The CDC says approximately 80,000 people come to emergency rooms every year after accidentally swallowing foreign objects -- the majority are children. Wire bristles from grill cleaning brushes are part of that group, but one of the hardest to detect because the bristles are so thin they don't always show up on X-rays. No data is officially collected on these cases.

"Nobody knows the statistics, that's the problem. The only paper published talks about 6 or 7 cases and I believe it's a much, much more common," Benbrahim said. "When I was talking to my colleagues at the hospital, I was surprised that all of them had at least one or two patients like this.

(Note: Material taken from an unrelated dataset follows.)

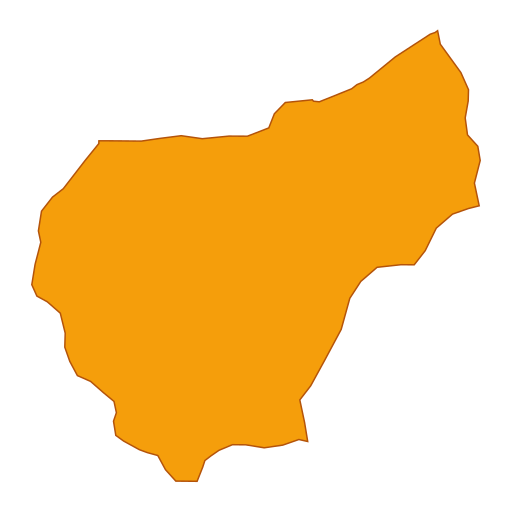 the district of Sinhung, Hamgyŏng-namdo, North Korea
{"feature_id": "82179303B53420606691311", "entity_name": "Sinhung", "entity_type": "district", "adm_level": 2, "iso_a3": "PRK", "parent_name": "North Korea", "parent_adm1": "Hamgyŏng-namdo", "projection": "natural_earth1", "projection_center": [127.653, 40.262], "detail": "fine", "context": "isolated", "style": "filled", "palette": "amber", "viewbox_px": 512, "rotation_deg": 0, "n_neighbors": 0, "source": "geoboundaries", "source_scale": "gbopen_adm2", "svg_char_len": 1190}
<svg xmlns="http://www.w3.org/2000/svg" viewBox="0 0 512 512"><path d="M307.7,441.5L304.6,422.6L299.8,399.9L310.7,385.8L324.6,360.4L341.2,329.4L349.8,298.3L360.8,281.4L377.1,267.3L401.0,264.7L414.2,264.8L425.2,250.7L436.3,228.1L452.5,214.1L468.5,208.5L479.2,205.8L474.4,183.1L480.2,160.5L477.8,146.3L467.5,134.9L465.2,117.9L468.2,101.0L468.5,89.7L460.9,72.6L450.6,58.4L440.3,44.2L437.6,30.7L435.1,32.5L430.2,34.2L395.3,56.9L369.4,78.1L363.3,82.0L357.0,84.6L351.6,88.8L319.3,101.8L313.5,101.2L312.3,99.8L285.3,102.5L274.4,113.7L268.8,127.9L247.4,136.2L228.9,136.1L202.3,138.7L181.2,135.7L159.9,138.4L141.3,141.1L120.1,140.9L106.8,140.8L98.9,140.8L98.8,143.6L85.1,160.5L74.2,174.6L63.3,188.7L52.5,197.1L41.5,211.2L38.4,230.9L40.8,242.3L37.9,253.6L35.4,263.1L35.0,264.9L31.8,284.7L36.9,296.1L47.3,301.8L60.3,313.2L65.2,333.1L64.8,347.2L69.8,361.4L77.4,375.6L90.6,381.4L103.6,392.8L114.0,401.4L116.4,412.7L113.5,421.2L115.8,435.4L123.7,441.1L139.4,449.7L147.3,452.6L157.8,455.5L165.5,469.7L175.8,481.1L197.1,481.3L202.7,467.2L204.9,460.5L210.9,455.9L219.0,450.3L232.4,444.7L245.7,444.8L264.2,447.8L282.8,445.1L298.9,439.5L307.7,441.5Z" fill="#f59e0b" stroke="#b45309" stroke-width="1.5"/></svg>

I didn't think it was that common. And this isn't a very big hospital, so I assume that in a bigger hospital they would have more."

The one definitive study was conducted at the Rhode Island Hospital in Providence in 2010, after the hospital surgically removed wire bristles from six patients within an 18-month period; it was updated in 2012.

In these six cases, the hospital only determined that wires were causing the painful swallowing or abdominal pain through careful questions about what and when the patients ate and either x-rays or CT scans. The bristles had perforated the small intestines of two patients and the stomach and liver of another.

For people who have unidentified abdominal pain, seeking medical attention quickly to find the source of the problem -- and telling doctors all the specifics of eating habits since the pain began -- can make a big difference in faster diagnosis and treatment.

"Anyone who has abdominal pain which does not go away the next day or so, if it's severe, should not dismiss it," said Benbrahim

As a precaution, grills can be cleaned with aluminum foil or nylon brushes, instead of wire brushes, then wiped down with a cloth and carefully inspected before food is cooked.